What Black inmates experienced inside California prisons in the 1960s and early 1970s forms the bulk of the book. As Friedman makes clear with numerous examples drawn from her research, the machinations of the prison hierarchy at San Quentin and Soledad mirrored society in the outside world. Black inmates faced harsher punishments, the most degraded cells, isolation, and beatings from white guards often acting in concert with members of the Aryan Brotherhood. Inside the walls “white above all” was a bright line that brought immediate retribution for anyone who dared to cross it. But the dangers at San Quentin extended beyond violence. For dozens of years, the prison’s Chief Surgeon, Dr. Leo Stanley, performed procedures on inmates including sterilization, castration, and injection with foreign or animal substances. 

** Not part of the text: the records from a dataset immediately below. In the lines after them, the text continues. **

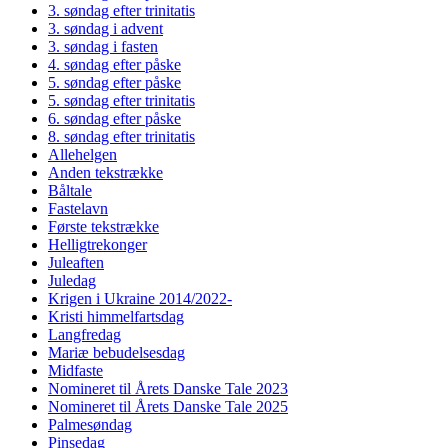
3. søndag efter trinitatis
3. søndag i advent
3. søndag i fasten
4. søndag efter påske
5. søndag efter påske
5. søndag efter trinitatis
6. søndag efter påske
8. søndag efter trinitatis
Allehelgen
Anden tekstrække
Båltale
Fastelavn
Første tekstrække
Helligtrekonger
Juleaften
Juledag
Krigen i Ukraine 2014/2022-
Kristi himmelfartsdag
Langfredag
Mariæ bebudelsesdag
Midfaste
Nomineret til Årets Danske Tale 2023
Nomineret til Årets Danske Tale 2025
Palmesøndag
Pinsedag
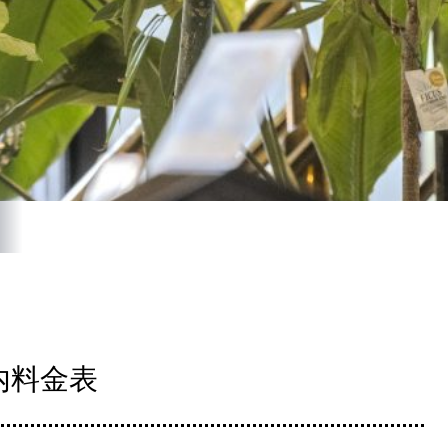
室案内料金表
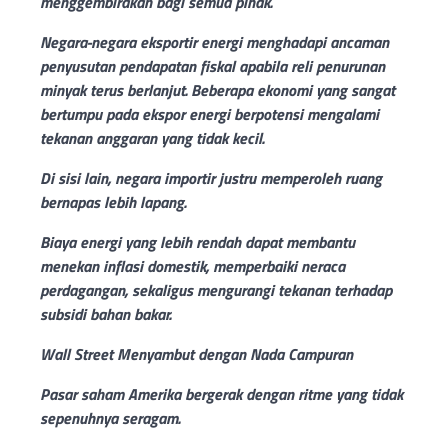
menggembirakan bagi semua pihak.
Negara-negara eksportir energi menghadapi ancaman
penyusutan pendapatan fiskal apabila reli penurunan
minyak terus berlanjut. Beberapa ekonomi yang sangat
bertumpu pada ekspor energi berpotensi mengalami
tekanan anggaran yang tidak kecil.
Di sisi lain, negara importir justru memperoleh ruang
bernapas lebih lapang.
Biaya energi yang lebih rendah dapat membantu
menekan inflasi domestik, memperbaiki neraca
perdagangan, sekaligus mengurangi tekanan terhadap
subsidi bahan bakar.
Wall Street Menyambut dengan Nada Campuran
Pasar saham Amerika bergerak dengan ritme yang tidak
sepenuhnya seragam.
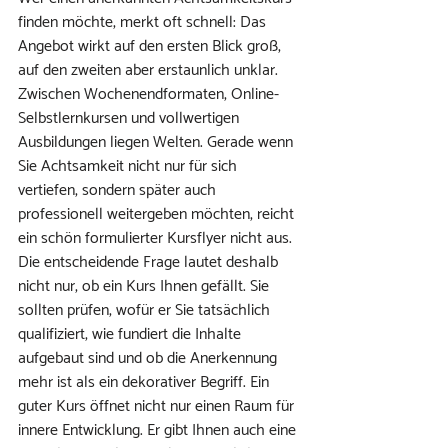
finden möchte, merkt oft schnell: Das 
Angebot wirkt auf den ersten Blick groß, 
auf den zweiten aber erstaunlich unklar. 
Zwischen Wochenendformaten, Online-
Selbstlernkursen und vollwertigen 
Ausbildungen liegen Welten. Gerade wenn 
Sie Achtsamkeit nicht nur für sich 
vertiefen, sondern später auch 
professionell weitergeben möchten, reicht 
ein schön formulierter Kursflyer nicht aus.
Die entscheidende Frage lautet deshalb 
nicht nur, ob ein Kurs Ihnen gefällt. Sie 
sollten prüfen, wofür er Sie tatsächlich 
qualifiziert, wie fundiert die Inhalte 
aufgebaut sind und ob die Anerkennung 
mehr ist als ein dekorativer Begriff. Ein 
guter Kurs öffnet nicht nur einen Raum für 
innere Entwicklung. Er gibt Ihnen auch eine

Friedman documents the formation of the Black Guerilla Family, the prison arm of the Black Power Movement. A key intellectual figure in the BGF was George Jackson, best known as one of the Soledad Brothers. At that time, George’s partner was the controversial University of California academic Angela Davis. In addition to offering a means of collective self defense, the BGF was a source of revolutionary education for other Black inmates, and a link to like-minded groups outside the prison walls, including the burgeoning anti-war movement. The BGF issued manifestos condemning their treatment by the Department of Corrections, and also organized prison strikes. For all these reasons, the organization’s leaders were targeted by prison officials and guards. Knowing that George Jackson was a marked inmate, the group organized an attempt to break him out. The plot was compromised by snitches and undercover correctional officers and George Jackson was shot and killed on August 21, 1970. Less than one month later, inmates of Attica Prison in New York State staged a massive uprising. 

Most of this history has faded from public consciousness. Archival material has been lost or destroyed, though Friedman was able to access some long obscured records concerning Adjustment Centers — the first solitary confinement units in California’s penal system and the precursor to supermax facilities like Pelican Bay which opened in 1989. Prison conditions in America haven’t improved. Many are grossly overcrowded, dangerous and rarely provide adequate treatment, education or rehabilitation. As the Equal Justice Initiative reports on its website, “Corruption and abuse of power among correctional staff runs rampant because prison officials are not held accountable for failing to protect incarcerated people.” 

What connects Jim Crow segregation, the Soledad Brothers, the murder of George Floyd, and a system of mass incarceration that disproportionately punishes Black people? Is it the inherent inferiority and otherness of Black people or the entrenched mindset of white America?